Head coach Erik Spoelstra and team president Pat Riley are among those with reduced salaries in the aftermath of the team’s May layoffs (20 members of the team’s business operations staff).
The above facts are pertinent to the challenges now faced by the bj-league.
Or as this column’s primary source pointed out: “If the bj-league stayed its present course, keeping costs down, expanding, but also getting rid of — or finding ways to strengthen — the weak franchises, and stopped worrying about someday pleasing the JBA, in about five years there would only be four to five JBL teams left, and eventually joining the bj-league would be the only option.”
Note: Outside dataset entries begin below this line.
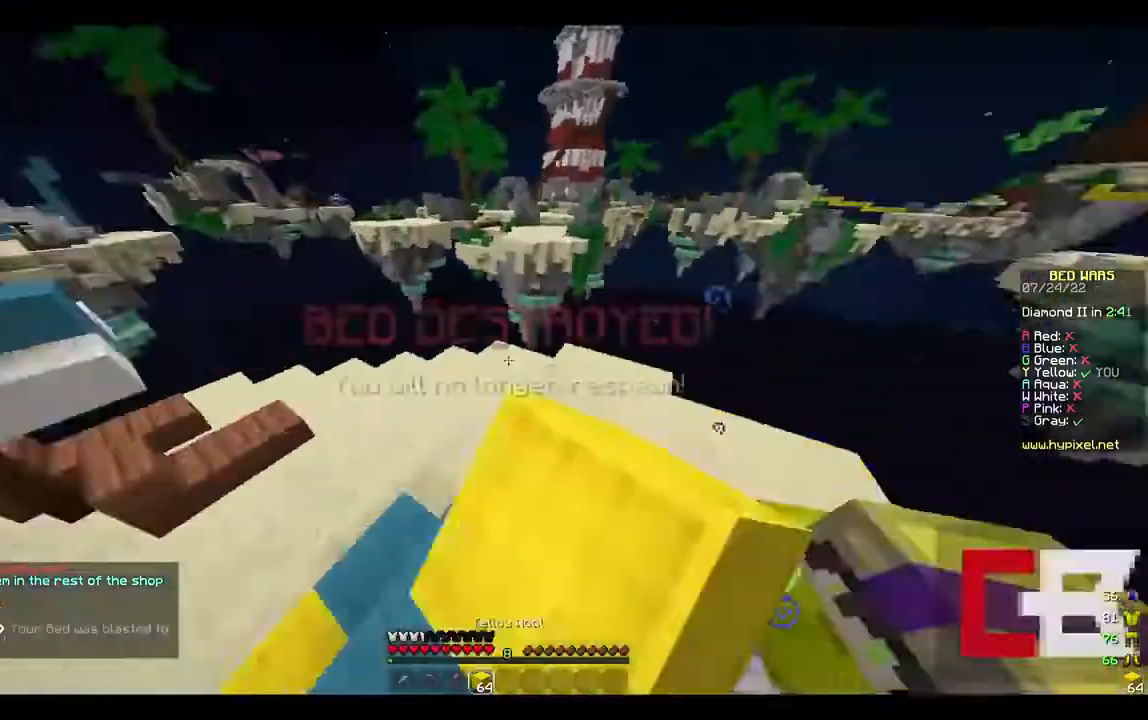
{"keys": [], "mouse": [], "events": [[67, "a", "up"], [67, "mouse_left", "up"], [100, "w", "up"], [133, "mouse_left", "down"], [267, "mouse_left", "up"], [333, "mouse_left", "down"], [467, "mouse_left", "up"]]}
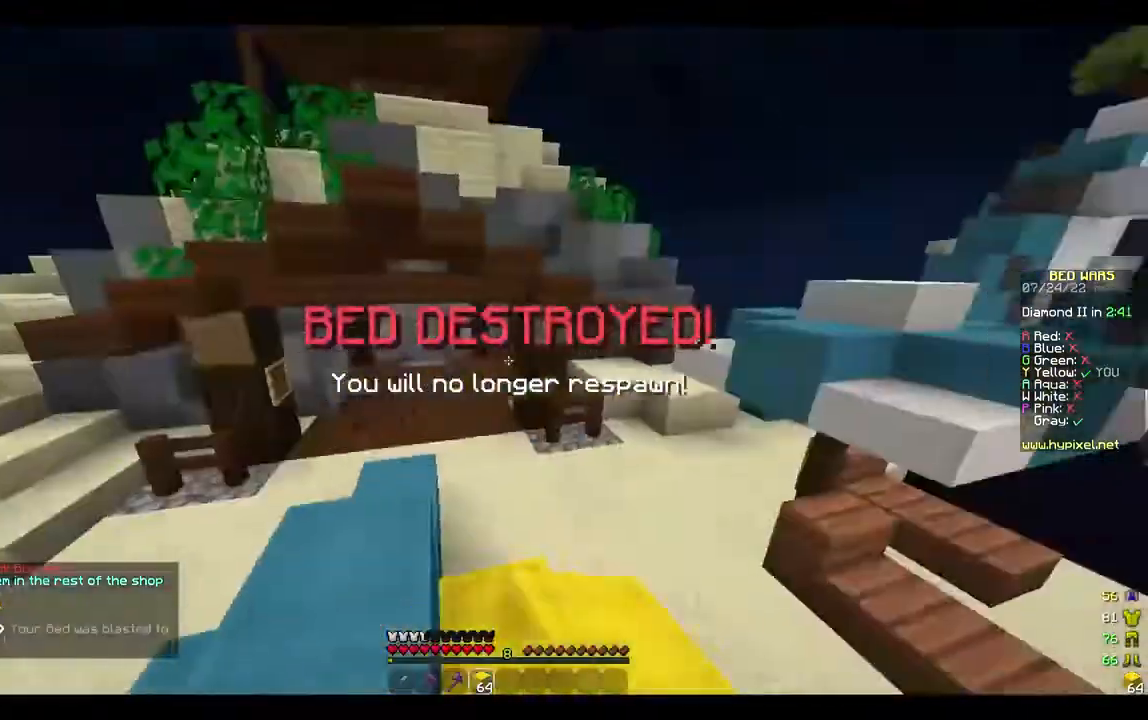
{"keys": [], "mouse": [], "events": []}
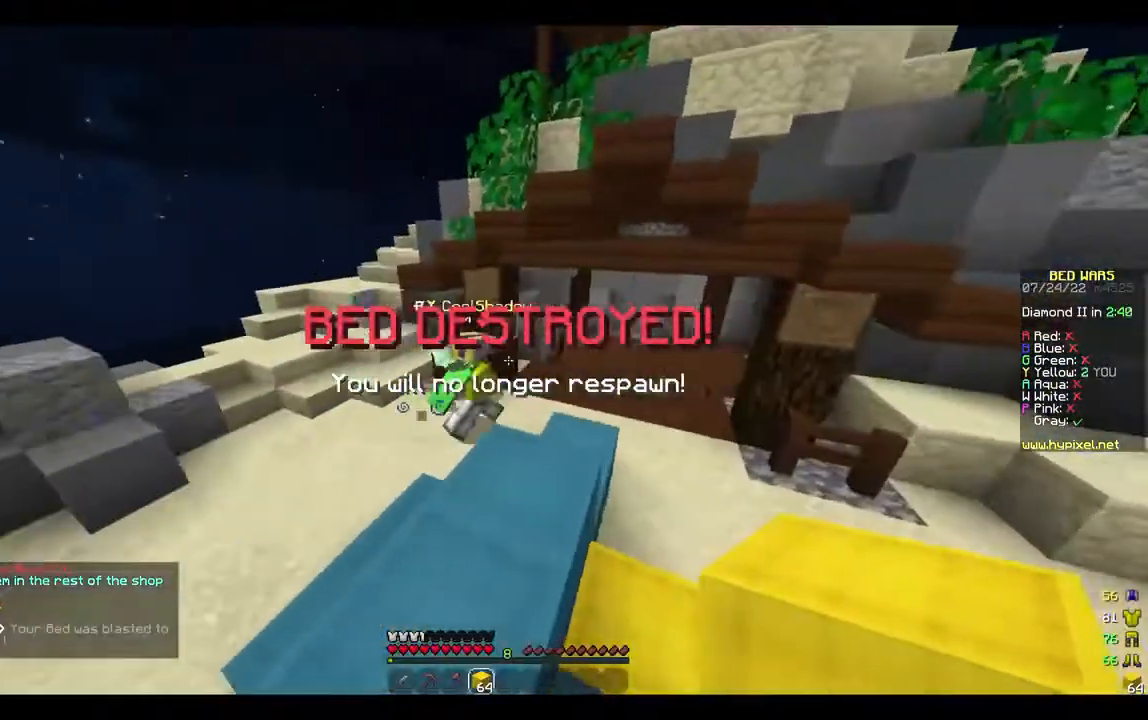
{"keys": ["w"], "mouse": ["left"], "events": [[133, "w", "down"], [200, "w", "up"], [267, "w", "down"], [467, "mouse_left", "down"]]}
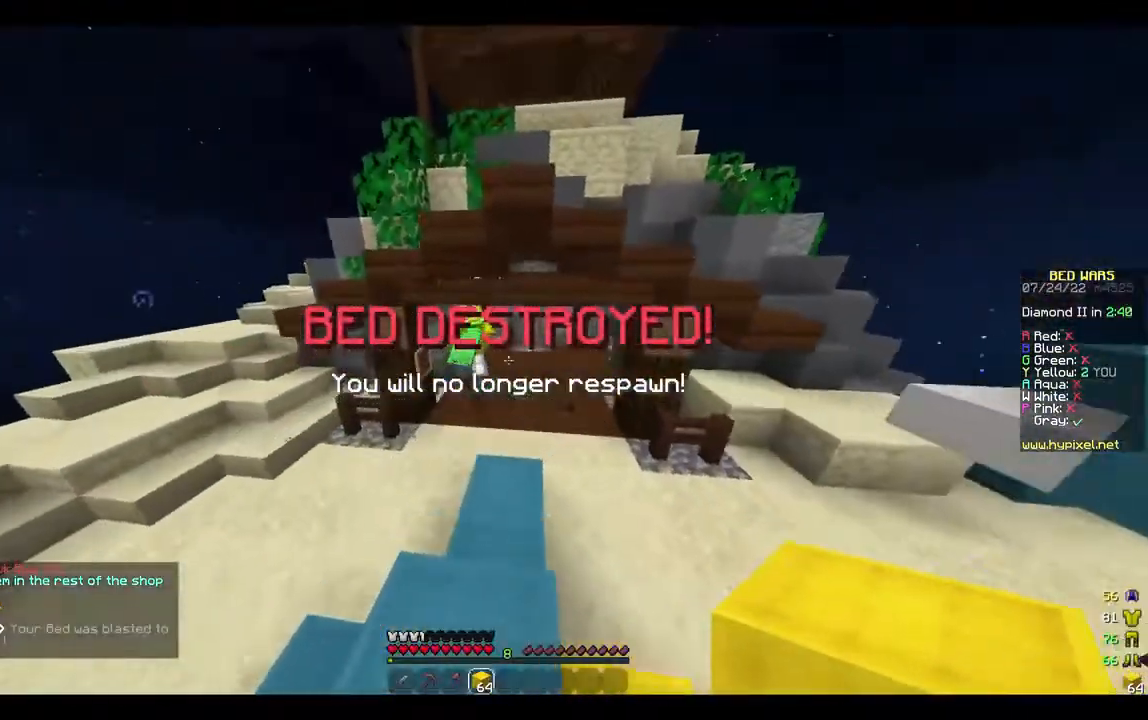
{"keys": ["d", "w"], "mouse": [], "events": [[100, "mouse_left", "up"], [367, "d", "down"]]}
He added: “There are no bj-league teams that could really afford to operate as the JBL teams do, so any team that merged or joined the JBL would soon go out of business.
“Any compromise only works if you reduce the salaries for the players on JBL teams, disperse some or all of the JBL players throughout all of the teams, and have a draft to ensure that good college players don’t all end up at Toyota or Aisin. I don’t see any JBL teams agreeing to any of that anytime soon.”
And so the status quo remains — at least for now.
Nevertheless, pro basketball’s future in Japan remains cloudy.
“Most likely, there will be no agreement, compromise or merger,” the source concluded. “And we will have to wait a few years to see who the survivors are.”